Он внимательно посмотрел ей в глаза:

– Это что за закрытие такое?

– Да не смотрите на меня так, я не заговариваюсь, маразм – это не моё, как выяснилось! – она уже пришла в себя и даже могла улыбаться, говоря о себе. – …рак,… понимаете, месяц-два, а потом на кладбище приходите, на Новодевичье, у меня там местечко припасено. Я вам план нарисую – найдете.

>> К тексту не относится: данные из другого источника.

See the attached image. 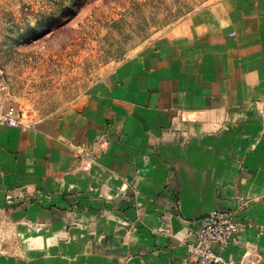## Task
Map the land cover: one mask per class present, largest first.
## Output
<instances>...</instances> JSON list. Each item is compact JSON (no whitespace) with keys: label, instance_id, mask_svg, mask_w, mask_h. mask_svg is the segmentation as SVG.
<instances>
[{"label":"crops","instance_id":"1","mask_svg":"<svg viewBox=\"0 0 264 264\" xmlns=\"http://www.w3.org/2000/svg\"><path fill=\"white\" fill-rule=\"evenodd\" d=\"M213 211L240 226L215 252L264 264V0L196 12L81 107L0 124V264H200Z\"/></svg>","mask_w":264,"mask_h":264},{"label":"rangeland","instance_id":"2","mask_svg":"<svg viewBox=\"0 0 264 264\" xmlns=\"http://www.w3.org/2000/svg\"><path fill=\"white\" fill-rule=\"evenodd\" d=\"M230 1L0 0V104L28 125L81 107L118 64ZM90 149L72 153L86 160Z\"/></svg>","mask_w":264,"mask_h":264},{"label":"built area","instance_id":"3","mask_svg":"<svg viewBox=\"0 0 264 264\" xmlns=\"http://www.w3.org/2000/svg\"><path fill=\"white\" fill-rule=\"evenodd\" d=\"M0 124L12 127L26 125L18 111L12 107H4L1 104ZM239 231L240 226L231 214L213 213L198 233V244L191 243V253L202 264H235L233 261L225 260L218 255L214 250V246L225 247L236 242Z\"/></svg>","mask_w":264,"mask_h":264}]
</instances>
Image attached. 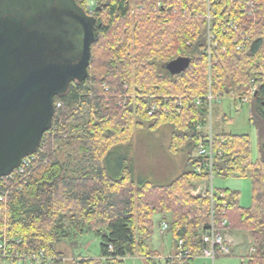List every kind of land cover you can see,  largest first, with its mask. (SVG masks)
I'll use <instances>...</instances> for the list:
<instances>
[{
	"label": "trees",
	"instance_id": "trees-1",
	"mask_svg": "<svg viewBox=\"0 0 264 264\" xmlns=\"http://www.w3.org/2000/svg\"><path fill=\"white\" fill-rule=\"evenodd\" d=\"M75 1L96 20L88 77L55 97L61 107L26 173L0 178L8 193L1 227L10 246L73 256L67 264H127L128 257L159 264L148 240L160 216L172 251L179 240L187 251L165 261L193 264L208 247L203 237L211 221L222 228L226 220L224 229L251 239L247 264H264V0ZM182 57L190 60L187 69L169 74L165 64ZM209 94L235 104L247 99L259 159L252 161L249 136L215 132L211 124L212 175L249 178L250 207L229 189L213 188L212 204L208 192L191 194L195 181L209 178L195 172L205 162L197 153L212 113ZM163 127L171 131L168 151H183L185 167L167 184L136 181L132 160L116 150L129 144L135 128ZM87 234L99 240L97 259L59 250Z\"/></svg>",
	"mask_w": 264,
	"mask_h": 264
},
{
	"label": "water",
	"instance_id": "water-1",
	"mask_svg": "<svg viewBox=\"0 0 264 264\" xmlns=\"http://www.w3.org/2000/svg\"><path fill=\"white\" fill-rule=\"evenodd\" d=\"M95 25L75 0H0V178L36 152L55 97L88 77ZM189 63L165 69L179 75Z\"/></svg>",
	"mask_w": 264,
	"mask_h": 264
},
{
	"label": "rangeland",
	"instance_id": "rangeland-1",
	"mask_svg": "<svg viewBox=\"0 0 264 264\" xmlns=\"http://www.w3.org/2000/svg\"><path fill=\"white\" fill-rule=\"evenodd\" d=\"M92 4H95V1ZM211 110L210 120L214 131L249 136L252 161H257L259 159V138L255 126L249 120L250 109L248 105L242 103L237 104L236 107L232 98L218 97L212 100ZM224 116L229 118V121L224 120ZM170 136L169 127H163L156 132H151L146 128H135L129 144L116 150L118 153L116 155L127 156L132 160L136 181L141 178L155 184L168 183L181 173L186 161V155L183 151H180L176 156L171 155L168 151ZM199 183L209 186L207 181H195L194 187ZM211 187L238 192L239 205L243 208L250 207L252 204V183L249 178L213 176ZM159 219L160 216H155L154 229L148 240V245L152 250L158 252L161 257V264H164V258L172 251V241L170 234L166 230H161V226L158 224ZM230 232L237 235V237L233 235L234 240L232 241L241 242L240 246H228L229 254H218L213 261L202 256L201 253L194 258L193 264H242L241 259L245 261L244 264H247V257L253 251L250 237L244 231L230 230ZM58 248L66 254L74 253L75 256L81 258L97 259L100 255L99 240L90 234L83 236L76 243L64 241ZM64 257L72 259L73 256ZM126 263L149 264L140 257H128Z\"/></svg>",
	"mask_w": 264,
	"mask_h": 264
},
{
	"label": "built area",
	"instance_id": "built-area-1",
	"mask_svg": "<svg viewBox=\"0 0 264 264\" xmlns=\"http://www.w3.org/2000/svg\"><path fill=\"white\" fill-rule=\"evenodd\" d=\"M252 12V11H251ZM91 14V13H90ZM254 87L251 89V93H253ZM207 99L209 100V107H211L212 96L209 94L207 96ZM247 99L246 98H240L236 102L237 104H246ZM55 108H60L61 104L57 103L54 104ZM155 110L154 106H151L148 114L151 115L153 111ZM207 129V135L202 138L201 145L198 149L197 155L199 157H202L205 159V162L202 165H199L195 168V172L199 177L203 176V173L209 174V178L207 181L209 186H205V184L199 183L196 185L192 191L193 196H199L204 195L206 192L209 193V196L211 197V204H212V197H213V188L211 187V180H212V159L215 155L214 151L212 150V131H211V120L209 118V124L206 127ZM33 162V158L31 156L25 157L21 160L20 165L12 171V173L7 176L10 178H15L16 176L24 175L30 165ZM6 177V178H7ZM7 191L0 190V260L2 261V264H67L73 259H67L65 257H54L49 254H47L44 251L40 252H33V253H19L16 252L11 246L10 241L7 239L4 228L1 227L2 222V205L5 204L6 198H7ZM218 196L220 198H223V193H219ZM227 222L226 220L222 221V228H217L213 225L211 221L210 228L206 231L203 242L208 245L207 248H205L202 251V256L211 259L212 261L215 258V251L221 253V254H229L228 248L224 245V240L222 236V231L226 227ZM167 224L163 223L161 226V230L165 231L167 230ZM111 250V247H109ZM187 255V251L182 249V241H178V248L176 252H174V255L171 256V259H177L180 260L184 258ZM164 264H171L170 262L164 261Z\"/></svg>",
	"mask_w": 264,
	"mask_h": 264
},
{
	"label": "crops",
	"instance_id": "crops-1",
	"mask_svg": "<svg viewBox=\"0 0 264 264\" xmlns=\"http://www.w3.org/2000/svg\"><path fill=\"white\" fill-rule=\"evenodd\" d=\"M171 155H173V154H171ZM173 156H176V155H173ZM182 172V171H181ZM180 174V173H179ZM178 174V175H179ZM177 175V176H178ZM176 176V177H177ZM174 179V178H173ZM172 179V180H173ZM171 180V181H172ZM171 181H169V182H171ZM168 182V183H169ZM156 184H160V185H162L163 183H156ZM165 184H167V183H165ZM159 221H160V219H159ZM233 235H235L236 237H237V235L236 234H232L231 232H230V230H224V232L222 233V236H223V240H224V245L228 248V246H240L241 245V242H238V243H236V242H234V241H232V240H234L233 239ZM228 250H229V248H228ZM252 251V250H251ZM174 253V251H171L170 252V254L167 256V257H169L170 255H172ZM218 254H216L215 255V258H216V256H217ZM219 255H222L221 253H219ZM166 257V258H167ZM166 258H164V261H165V259ZM248 258V257H247ZM241 262H242V264H244L245 263V261L243 260V259H241ZM158 263L159 264H161V257H159L158 258Z\"/></svg>",
	"mask_w": 264,
	"mask_h": 264
}]
</instances>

Вот тогда все и произошло. Сначала с Кириллом. Она видела, что у него зреет какое-то решение. О-о-очень серьезное!… прямо прыжок в пропасть. Сосредоточился, ушел в себя, даже губу закусил… И следующая его фраза заставила теперь уже ее усомниться в его нормальности.

– А вы хотели бы опять стать молодой?

Обвинить его в том, что это "щютка" такая она не смогла – того часа или чуть больше было вполне достаточно, чтобы понять, что за человек перед ней. Хороший человек. Искренний. Не способный вот так пошутить с пожилой и безнадежно больной женщиной. В то, что у него "не все дома" тоже что-то не верилось, повидала она на своем веку психов и немало!  И вот тогда что-то серьезное произошло и с ней. Все перевернулось внутри, встало с ног на голову и она ПОВЕРИЛА, как в детстве в Деда Мороза, как в чудо.  "ДА! ДА! ДА! – выдохнула и не удивилась бы, вытащи он сейчас волшебную палочку и произнеси  торжественно "Крибле-крабле-бумс!" Он все еще пытливо смотрел на нее, и все еще сомневался, но, видимо, уже не за себя, и не за нее…

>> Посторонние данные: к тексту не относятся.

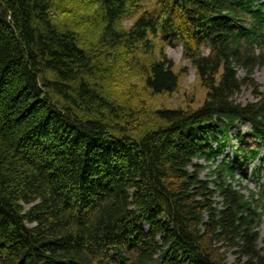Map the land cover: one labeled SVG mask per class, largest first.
<instances>
[{
  "label": "trees",
  "instance_id": "1",
  "mask_svg": "<svg viewBox=\"0 0 264 264\" xmlns=\"http://www.w3.org/2000/svg\"><path fill=\"white\" fill-rule=\"evenodd\" d=\"M71 1L0 0V264H228V252L264 264V186L246 196L233 184L237 173L264 179L250 166L264 149L253 80L264 0H77L98 7L92 41L59 23ZM157 39L191 60L199 107L147 112L111 95L117 62L140 47L144 89L176 90ZM238 123L250 129L231 144Z\"/></svg>",
  "mask_w": 264,
  "mask_h": 264
},
{
  "label": "rangeland",
  "instance_id": "2",
  "mask_svg": "<svg viewBox=\"0 0 264 264\" xmlns=\"http://www.w3.org/2000/svg\"><path fill=\"white\" fill-rule=\"evenodd\" d=\"M80 1V0H79ZM71 4H68L66 7V12H69V15H64L60 13L59 23L60 24H73L77 31L78 24L84 30V39L86 41L95 40V15L98 12V7L93 6L90 8V5L83 2H78L77 0H72ZM140 4L146 3V0H139ZM153 3V2H151ZM90 9L89 11H86ZM138 13L134 14L132 17L125 16L123 20L120 22L119 26L123 30L129 29L132 25L135 17ZM96 29V28H95ZM153 55L155 57H159L160 52L163 51L168 59H170L173 64V70L178 75V85L176 90L171 94L164 95H153L148 90L144 89L143 79L141 75L135 69L134 64L139 62L140 64L146 65L150 57L148 55H144L141 47L138 52L126 53L122 56V60L117 62V70L116 74L112 77L113 80L109 83L108 88H110L111 95L116 102L120 104L123 100L133 99V104L135 105V110H140L145 108L146 111H155L157 109L162 108H181V109H195L199 107L205 98L206 91L201 86L200 79L196 73L195 68L191 65V60L184 55L181 46H162V43L157 39L154 41L153 46ZM203 53L206 54L207 50L204 49ZM264 56V52H263ZM243 72H239V77H243ZM253 80L258 86H260V90H264V67L260 66L255 69ZM237 102L241 104H246L253 101V96L251 90L243 87L236 97ZM250 129V125L238 123L234 130L230 133L232 137V143L235 144V140L233 139L234 134L238 132H246ZM215 145V143H213ZM225 152H230V147H226ZM221 160V159H219ZM202 163V162H200ZM260 166L259 161L255 160L254 163L251 164L253 166ZM203 165V163H202ZM254 168H252L253 171ZM261 175L264 173V164L261 168ZM209 171L206 169L201 174L202 179H209L211 176L208 175ZM264 184V179L260 176L257 178L255 176L237 174L235 176L234 185L236 188L238 186L245 187L246 189L243 191L244 195H249V192L257 193L259 191V185ZM259 184V185H258ZM219 200L218 198L216 199ZM264 219V217H263ZM260 239H259V247L264 248V220L261 223L259 228ZM228 264H235V256L233 253L228 252L224 256Z\"/></svg>",
  "mask_w": 264,
  "mask_h": 264
}]
</instances>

– Тогда придется вам прослушать небольшую лекцию. Чтобы вы не приняли меня за ненормального – он улыбнулся. – Как я понял, вы немного в курсе и современных достижений генетики, и клонирования, в частности…

– Нет, "в курсе" это уж очень громко сказано, – пожала плечами она, – просто газеты читаю, телевизор смотрю, ну, иногда в Интернете с внучкой шуруем… Так, что вы попроще, на "кухонно-бытовом" уровне.

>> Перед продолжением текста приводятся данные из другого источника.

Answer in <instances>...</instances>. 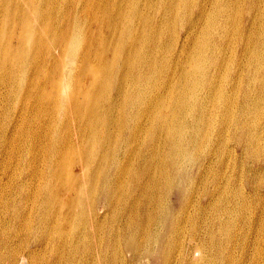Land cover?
I'll return each mask as SVG.
<instances>
[{
    "label": "bare ground",
    "instance_id": "1",
    "mask_svg": "<svg viewBox=\"0 0 264 264\" xmlns=\"http://www.w3.org/2000/svg\"><path fill=\"white\" fill-rule=\"evenodd\" d=\"M259 65L264 0H0V264H264Z\"/></svg>",
    "mask_w": 264,
    "mask_h": 264
},
{
    "label": "rangeland",
    "instance_id": "2",
    "mask_svg": "<svg viewBox=\"0 0 264 264\" xmlns=\"http://www.w3.org/2000/svg\"><path fill=\"white\" fill-rule=\"evenodd\" d=\"M247 6V5H246ZM249 9V7L247 6V10ZM259 52V51H258ZM237 58V57H236ZM239 62V59L237 58V60L234 58H232L231 60V64L234 63V65L236 63ZM245 63V65H243V68H245V71H249V69L251 68V57H250V54H248L247 56H244L243 57V64ZM258 67L262 68L263 71H264V65H259ZM236 68L233 67V71H235ZM259 73H262V72H259ZM261 77V86H260V90H259V95H258V98H262L264 99V97H262L264 95V74L260 76ZM248 98H249V94H247ZM264 106V105H263ZM244 115H247L248 117L249 116H252L254 119L252 120V124L251 125H257V131H256V138L258 139V143H261V144H264V107L263 109L259 110L257 112V114H252V113H248V111H245L244 110ZM227 136V137H226ZM226 136H224V140L222 138H215L213 141H214V144L217 145V144H221L222 145V142H224L225 145L229 146L230 148H232V146H234V141L229 139V135L228 133L226 134ZM227 141V142H226ZM226 142V143H225ZM243 144L245 145L246 142H243ZM228 147V149L230 150V148ZM264 154V152H262L260 155ZM246 159H249L247 158L246 156L244 157ZM244 158L241 159V161L239 162V165L241 167V164L242 163H246ZM250 160V159H249ZM242 162V163H241ZM261 160L258 161V163H260ZM263 166H264V163H262ZM247 165V163H246ZM239 169V168H238ZM252 208V207H251ZM109 218L111 216H108ZM249 225V224H247ZM248 227V226H247ZM246 227V230L245 232H247L249 230V228L247 229ZM253 252V251H252ZM263 252V251H262ZM260 252V259L264 258V252L262 253ZM255 254V253H252V255ZM251 255V256H252ZM128 261H127V264H132L133 262L131 261V257L128 256ZM133 264H137V263H133Z\"/></svg>",
    "mask_w": 264,
    "mask_h": 264
}]
</instances>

– Не скромничайте, – усмехнулся он, – ваши бы познания, да хотя бы современным выпускникам школ да лицеев – все бы вскоре профессорами стали. Так вот, как вы думаете, наша наука сидит, сложа ручки, и с умилением смотрит на чужие достижения?

– Не знаю, – она задумалась, – вообще-то, не должна бы,… но ведь  финансирование и прочие сложности…

– Елена Игоревна! Я вас умоляю! Сложности возникают, когда нужно спасти какую-то редкую бабочку или тюленя где-то там, далеко на Севере. Кому она нужна, эта бабочка? Или тюлень. Им? – он ткнул пальцем куда-то вверх. – А если речь идет о ЧЕЛОВЕКЕ! Неужели вы найдете хоть одного из "сильных мира сего", – он опять потыкал пальцем в небо, – который бы отказался иметь тельце-другое про запас? Ну, сделали в одном дырку, эка беда! Взял другое, свеженькое, и живи себе дальше! Так вот, эти работы начались у нас задолго до того, как у "загнивающих" появились даже мысли обо всех этих овечках, Долли, или как там ее? Скажу больше, тогда, когда генетика была той самой "продажной девкой капитализма".

– Не только она, – вздохнула она, вспоминая прошлое. – И кибернетика, и социология, и этология и еще много чего… Но какое лицемерие!… И,… послушайте, – она серьезно посмотрела на него, – если это все так, то вы мне выдаете секретнейшую информацию. Это как понять?

– А вот так, – он опять улыбался, – чем я рискую? Что вы будете обсуждать это с бабулями у подъезда? Во-первых, что-то я в этом сильно сомневаюсь, а во-вторых, да кто ж вам поверит?

– Точно, – она задумалась, – скажут "крыша в пути". Что-то меня сегодня тянет на Витулины словечки!

– Так вот, продолжу. Работы велись столь интенсивно, что так называемые "запасные тела" мы научились делать еще,… в общем, на заре моей нежной юности.

– И до сих пор все засекречено? – с сомнением сказала она. – Ни строчки, ни слова? Как же это удалось? Всех сотрудников держали на необитаемом острове? Под землей? На Луне?

– Все значительно проще. Хотя начинали именно так, как вы говорите.  С "Совершенно Секретной Секретности". Но потом кто-то из наших "спонсоров", мы их так зовем, все-таки вспомнил мудрую русскую поговорку – "охота пуще неволи". Нельзя из-под палки заставить работать, нельзя удержать информацию запретами и замками. Весь наш коллектив – фанаты почище футбольных. И еще это подкрепляется ну, очень немалыми деньгами.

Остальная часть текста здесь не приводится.